The FTC method measures the amount of peroxide produced during the initial stage of lipid oxidation. Subsequently, at a later stage of lipid oxidation, peroxide decomposes to form carbonyl compounds that are measured by using the TBA method. The entire methanol extracts possessed strong antioxidant activity (low absorbance values) by both the FTC and TBA methods. The antioxidant activity was then compared with those of α-tocopherol (a natural antioxidant) and BHT (a synthetic antioxidant). Different extracts obtained from different parts of the plants exhibited strong antioxidant activity within the range of 78–99% by the FTC method (except for leaves of C. semipervirens var. semipervirens which was 55%) (Fig. 2). Using the TBA method, all extracts also showed strong antioxidant activity within the range of 60–99% (except for leaves of C. semipervirens var. semipervirens and male leaves of J. sabina which were 44.5 and 51.5%, respectively), (Fig. 3). The pattern of activity was very similar for both methods. C. semipervirens cv. Cereifeormis fruits’ methanol extract exhibited the highest antioxidant activity (quite higher than α-tocopherol) in both methods. Among the extracts examined, the leaves of C. semipervirens var. semipervirens methanol extract possessed the lowest antioxidant activity.

This may be partially due to the low amounts of flavonoids and tannins in the leaves of C. semipervirens var. semipervirens.

A few studies on antioxidant activity of these plants’ extracts also showed the same results. The methanol extracts of J. chinensis heartwood revealed the strong antioxidant activity (22). Results of a study of antioxidant activity of J. communis fruit extracts in in-vitro support our findings (23).

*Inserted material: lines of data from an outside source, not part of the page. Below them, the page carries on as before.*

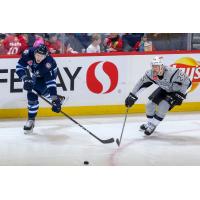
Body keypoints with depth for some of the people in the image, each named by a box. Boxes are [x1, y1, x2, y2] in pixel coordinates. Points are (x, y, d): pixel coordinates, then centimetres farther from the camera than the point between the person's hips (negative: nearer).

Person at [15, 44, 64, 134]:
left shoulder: (48, 63, -41)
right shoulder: (28, 53, -33)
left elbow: (51, 82, -42)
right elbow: (20, 67, -22)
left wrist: (55, 100, -45)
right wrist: (26, 78, -38)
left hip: (49, 73, -5)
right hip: (36, 74, 5)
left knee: (33, 93, -17)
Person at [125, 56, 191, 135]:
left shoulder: (172, 72, -40)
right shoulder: (150, 74, -24)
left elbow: (187, 81, -30)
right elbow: (141, 83, -12)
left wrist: (181, 95, -29)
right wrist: (132, 96, -17)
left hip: (176, 91, -6)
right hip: (164, 89, 6)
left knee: (162, 107, -21)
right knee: (150, 104, 0)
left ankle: (153, 126, 0)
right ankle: (149, 123, 27)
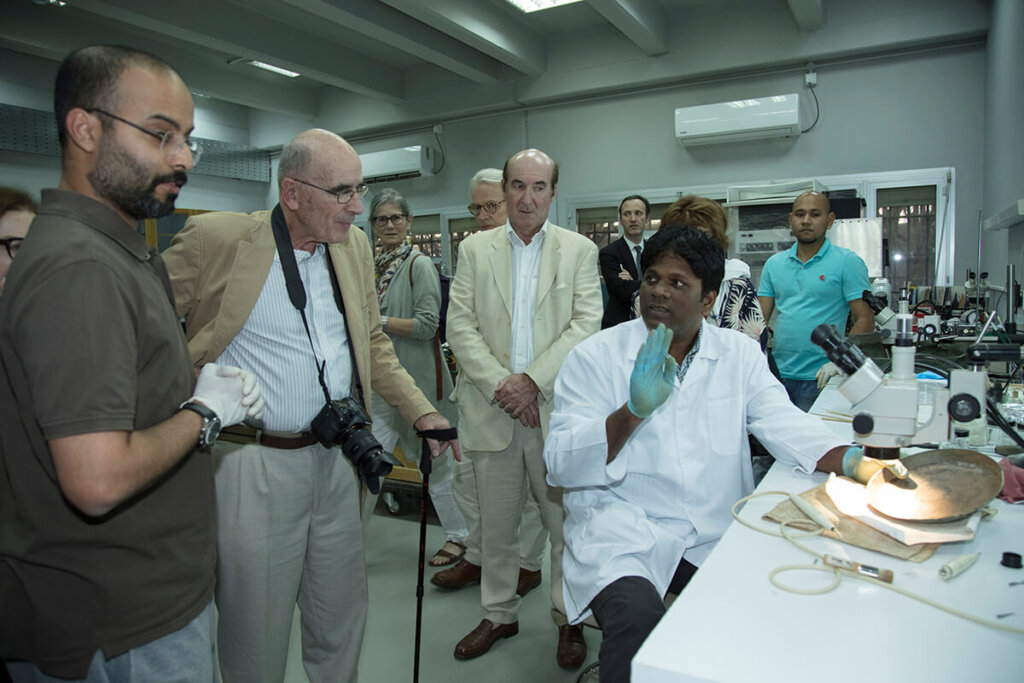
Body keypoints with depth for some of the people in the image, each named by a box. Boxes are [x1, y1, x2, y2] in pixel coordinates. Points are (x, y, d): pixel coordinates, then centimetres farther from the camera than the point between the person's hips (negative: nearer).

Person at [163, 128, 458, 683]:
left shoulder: (354, 246, 6)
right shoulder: (215, 238, -11)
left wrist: (421, 412, 6)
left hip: (337, 456, 5)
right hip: (254, 465, -5)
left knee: (342, 620, 19)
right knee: (257, 630, 11)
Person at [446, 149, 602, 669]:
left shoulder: (580, 250, 4)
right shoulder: (474, 249, 8)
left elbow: (586, 323, -5)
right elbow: (460, 324, 1)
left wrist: (532, 380, -14)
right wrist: (500, 384, -10)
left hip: (556, 407, -1)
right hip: (492, 409, 2)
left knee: (567, 519, 7)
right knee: (495, 523, 13)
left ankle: (569, 619, 28)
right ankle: (499, 613, 33)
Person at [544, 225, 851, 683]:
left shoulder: (740, 354, 10)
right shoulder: (593, 357, -2)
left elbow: (785, 424, -1)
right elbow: (560, 466, -9)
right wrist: (632, 412, -24)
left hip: (717, 534, 4)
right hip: (622, 536, -3)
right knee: (637, 616, -30)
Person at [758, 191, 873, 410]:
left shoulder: (847, 262, -1)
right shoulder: (774, 263, 11)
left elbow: (864, 320, -6)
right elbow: (760, 319, 10)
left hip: (819, 379, -4)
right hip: (777, 374, 4)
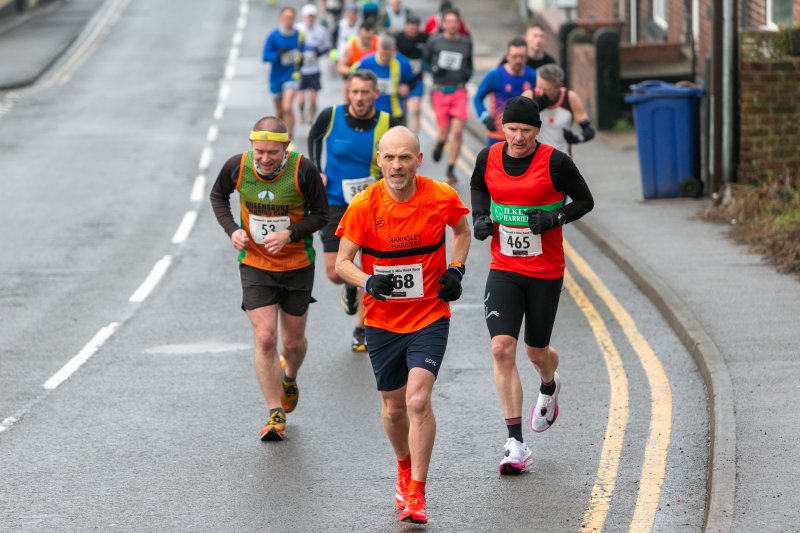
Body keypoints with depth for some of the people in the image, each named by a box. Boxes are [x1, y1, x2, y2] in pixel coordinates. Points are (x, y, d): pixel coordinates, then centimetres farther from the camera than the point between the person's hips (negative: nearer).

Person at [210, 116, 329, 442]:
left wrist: (290, 234, -25)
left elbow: (321, 214, -9)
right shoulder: (237, 167, -14)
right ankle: (276, 416, -4)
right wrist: (232, 229, -9)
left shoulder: (303, 170, -19)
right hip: (255, 265, 0)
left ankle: (289, 378, 48)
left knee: (293, 341, 12)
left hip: (297, 265, 0)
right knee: (265, 338, -12)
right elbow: (218, 195, 8)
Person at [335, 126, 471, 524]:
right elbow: (342, 262, -6)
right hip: (382, 322, 1)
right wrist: (368, 282, -26)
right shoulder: (364, 206, -12)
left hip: (430, 316, -1)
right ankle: (404, 471, 43)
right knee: (394, 408, 13)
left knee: (418, 400, -18)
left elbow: (461, 230, 14)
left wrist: (456, 269, -2)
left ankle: (416, 493, -10)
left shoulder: (442, 198, -9)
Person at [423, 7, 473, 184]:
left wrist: (468, 74, -2)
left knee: (457, 131, -11)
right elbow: (425, 62, 9)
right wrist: (434, 69, -11)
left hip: (459, 91, 1)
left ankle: (451, 169, 2)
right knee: (444, 132, 0)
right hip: (440, 91, -1)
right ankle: (439, 143, 40)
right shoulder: (434, 42, 1)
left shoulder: (466, 43, 7)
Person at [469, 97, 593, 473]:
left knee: (536, 351, 11)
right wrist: (480, 216, 1)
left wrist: (555, 218, -19)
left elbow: (585, 201, -2)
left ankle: (549, 387, 53)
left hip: (546, 272, -2)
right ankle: (515, 444, -11)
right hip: (503, 269, 2)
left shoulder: (555, 162, -12)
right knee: (502, 348, -14)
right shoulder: (489, 158, -2)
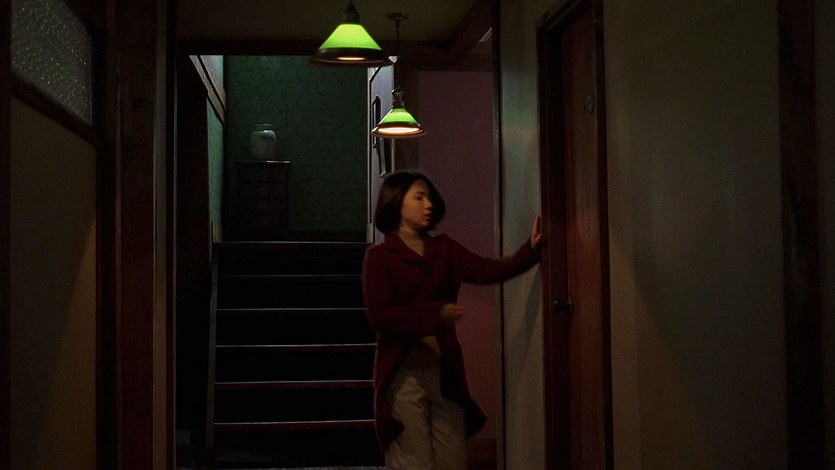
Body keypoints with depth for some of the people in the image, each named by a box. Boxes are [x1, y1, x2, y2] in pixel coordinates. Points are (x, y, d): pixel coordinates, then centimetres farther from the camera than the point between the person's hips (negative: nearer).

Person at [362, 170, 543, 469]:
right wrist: (436, 313, -21)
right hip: (403, 373, -5)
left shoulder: (444, 249, 12)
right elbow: (379, 317, -13)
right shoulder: (379, 256, -3)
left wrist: (531, 249, -16)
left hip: (444, 370, 5)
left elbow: (490, 271, -1)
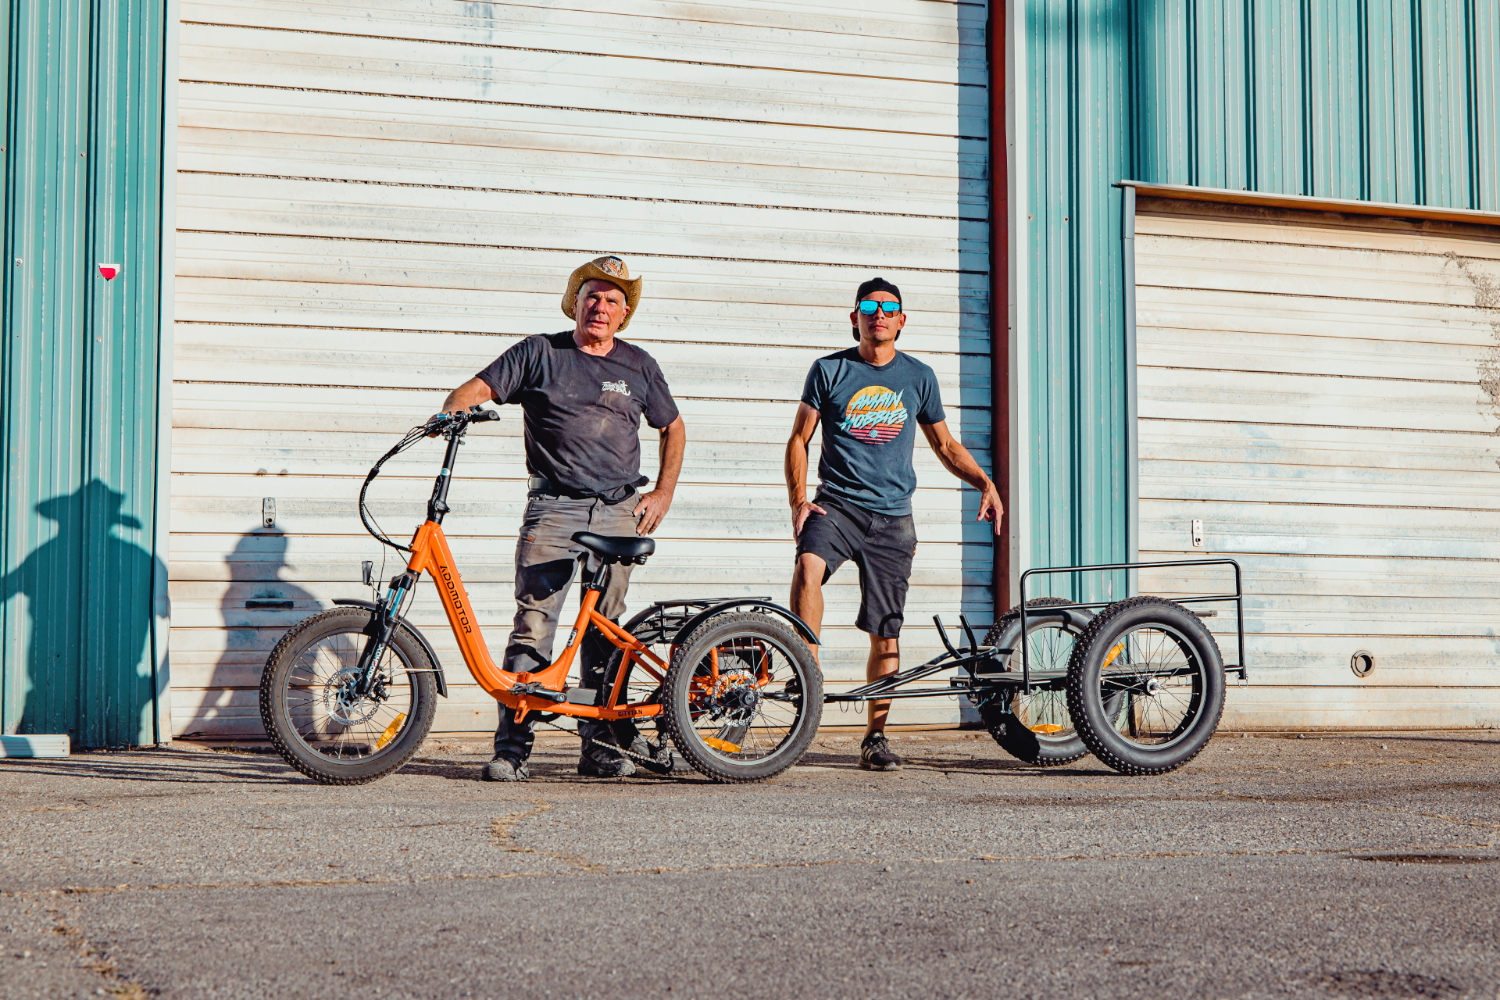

Antioxidant activity and its strength in each plant depends on the existence of various compounds in that plant. Antioxidative and radical scavenging activities of flavonoids are well studied (34). Some of phenolic compounds (anthocyanidin, catechines, flavones, flavonols and isoflavones), tannins (ellagic acid, gallic acid), phenyl isopropanoids (caffeic acid, coumaric acids, ferulic acid), lignans, catchol and many others are antioxidants (35). Several different essential oils obtained from various plants and their components have also been studied for their antioxidant activities (36). Figures 1 and 2 indicate different extracts obtained from the leaves, of male and female, and fruits of all 11 different taxons showed different strength of antioxidant activity by both FTC and TBA methods. The methanol extract of the tested plants contains various non-volatile and volatile compounds (Table 1). As it can be seen from Table 1, the amounts of non-volatile compounds in leaves and fruits of them vary significantly. In all them (except for T. baccata), the amount of alkaloids was not detectable while the amounts of flavonoids, saponins and tannins were very different. Variation in the amounts of various non-volatile and volatile compounds in different tested plant can be one of the reasons causing differences in antioxidant activity of the extracts obtained from different plants as well as from different parts of each plant.

Finally, while further investigation is necessary to separate the component of each extracted sample and then evaluate the antioxidants activity of each component using several different methods, at this stage, methanol extracts of these plants can be considered as a strong antioxidant agent.